Records from a dataset:
....
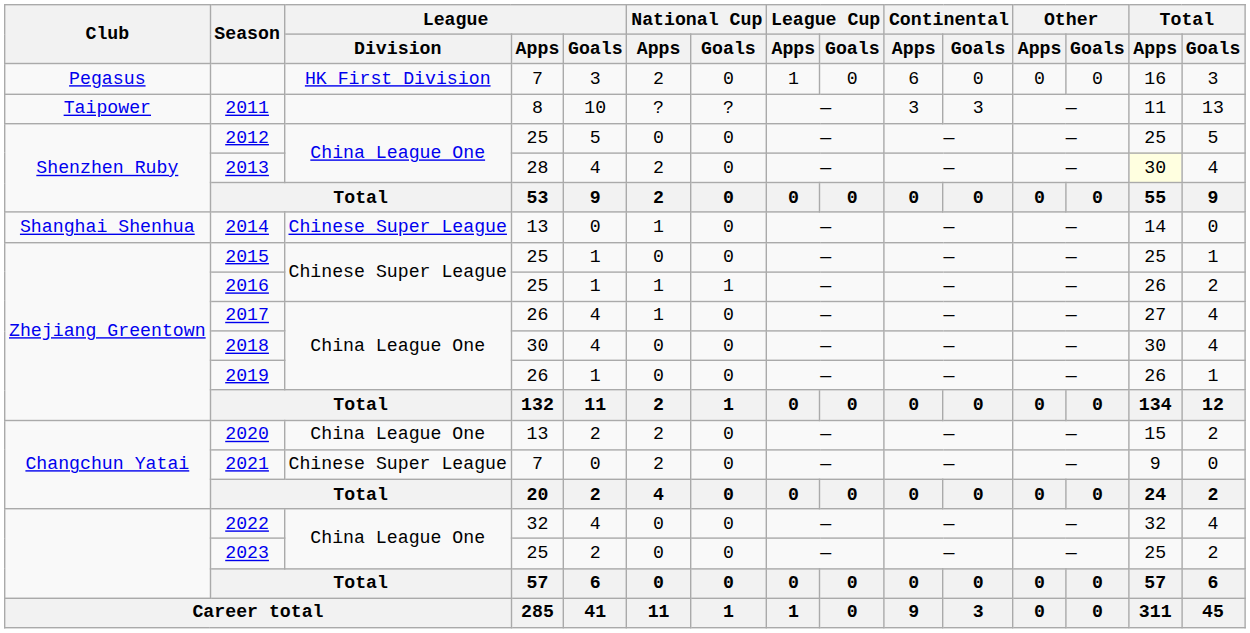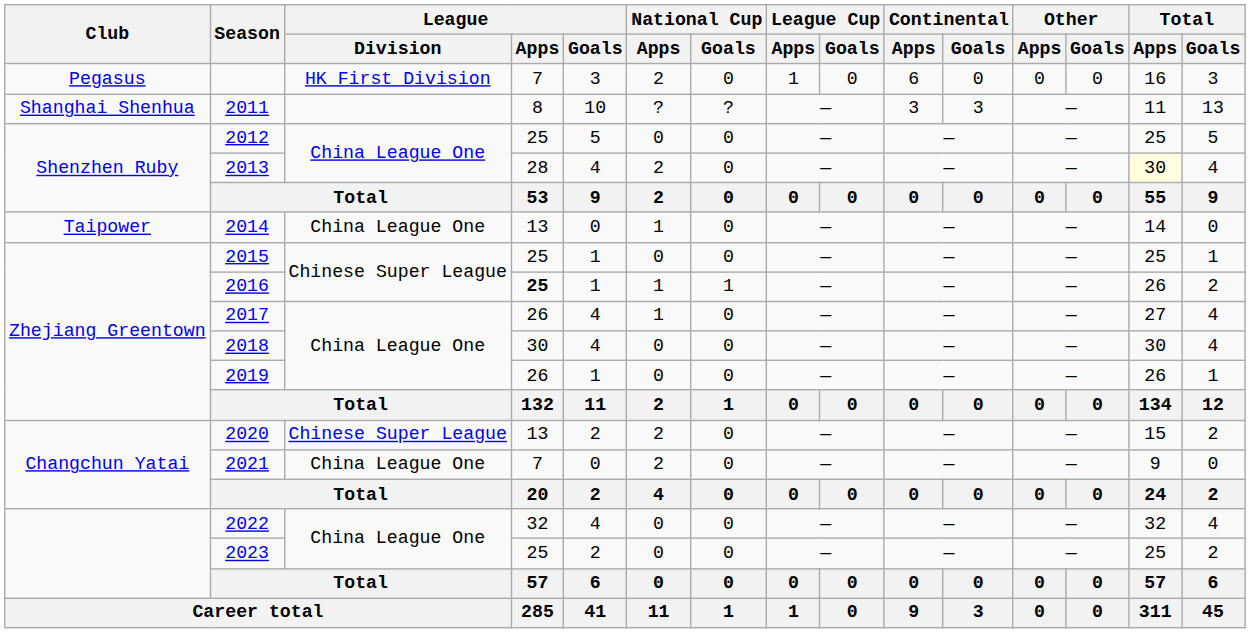2011 | Club: Taipower -> Shanghai Shenhua
2014 | Club: Shanghai Shenhua -> Taipower
2014 | League / Division: Chinese Super League -> China League One
2016 | League / Apps: normal -> bold
2020 | League / Division: China League One -> Chinese Super League
2021 | League / Division: Chinese Super League -> China League One
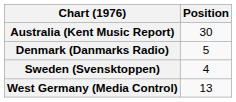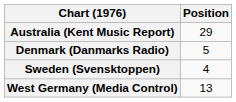Australia (Kent Music Report) | Position: 30 -> 29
....
What is required: Output the lines of the material above as a JSON list of strings, one string per line, skipping any blank lines. Omit the pictures from your answer.

Full response:
[
  "2011 | Club: Taipower -> Shanghai Shenhua",
  "2014 | Club: Shanghai Shenhua -> Taipower",
  "2014 | League / Division: Chinese Super League -> China League One",
  "2016 | League / Apps: normal -> bold",
  "2020 | League / Division: China League One -> Chinese Super League",
  "2021 | League / Division: Chinese Super League -> China League One",
  "Australia (Kent Music Report) | Position: 30 -> 29"
]